J’avais épuisé le court répertoire de banalités derrière lequel je me cache d’ordinaire. Du bistrot s’échappait une musique un peu jazz qui comblait le silence à notre place. Elle a commandé un cocktail aux fruits des tropiques, j’ai pris quelque chose au hasard sur la carte, ce n’était pas très bon mais c’était fort. Elle avait un sourire soleil, ça me tenait chaud en terrasse. Elle a glissé son pied contre mon tibia, l’air de rien. J’ai un cancer. C’est sorti tout seul. Elle n’a pas compris. Génial ça, tu joues dans un groupe ? C’était aussi bien. J’ai réfléchi à ce qu’avait dit l’oncologue.
Vous avez un très beau carcinome, regardez, juste ici. Un quoi ? Un épithéliome dans son stade d’infiltration, son stade carcinomateux quoi. Pour faire simple, si vous voulez, c’est une tumeur cancéreuse. C’est pas un pléonasme ? Non, c’est un néoplasme. Il a ri. Excusez-moi, humour médical. Je n’ai pas compris la blague mais je l’ai excusé. J’aurais pas pu faire son métier, encore moins avec le sourire. Je vais mourir ? Pas de son fait, ne vous inquiétez pas, la tumeur est maligne mais moins que la science. Je vais vous donner un autre rendez-vous et on pourra commencer un traitement.

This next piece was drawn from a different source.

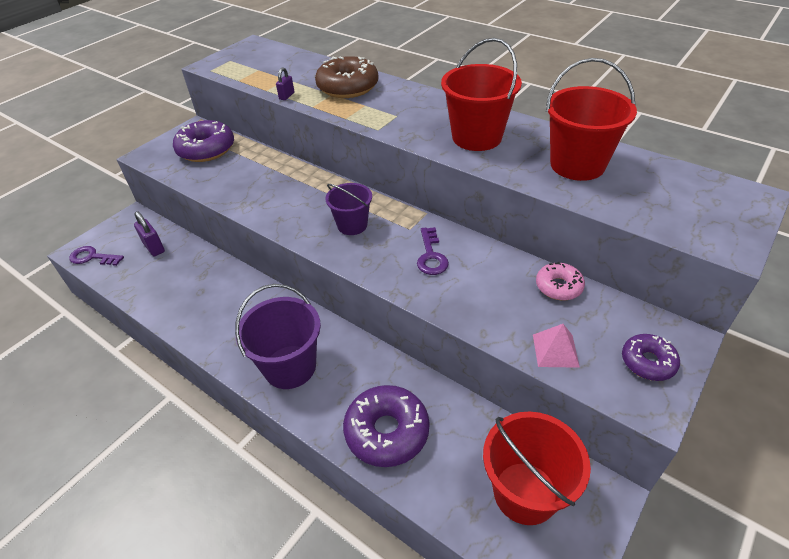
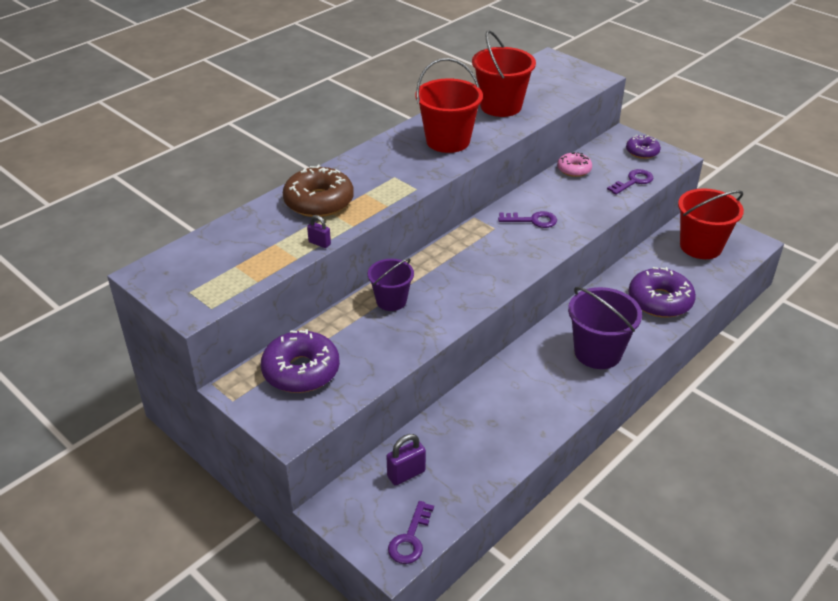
camera: 85 degrees left, 5 degrees down
(352, 225) = (483, 260): purple bucket -> purple bucket (391, 301)
(555, 350) = (633, 181): pink pyramid -> purple key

Je me suis dit que ça faisait cinq mauvais points. Elle ne devait pas savoir compter car elle a pris ma main et joué avec mes doigts. Tu sais ce que j’aime chez toi ? C’est ton côté mystérieux. J’ai toussoté mon alcool dans ma manche. Ses yeux brillaient comme des phares. Si tu devais prendre un train, là, maintenant, tu irais où ? Elle a hésité, m’a lancé un regard par en dessous. Chez toi ? J’ai réfléchi à cette réponse inattendue et elle en a profité pour s’avancer, nos lèvres se sont frôlées. Mon érection a cogné contre le jean, si fort que c’en était douloureux. Elle a mis sa langue dans ma bouche. Ça avait un goût d’ananas.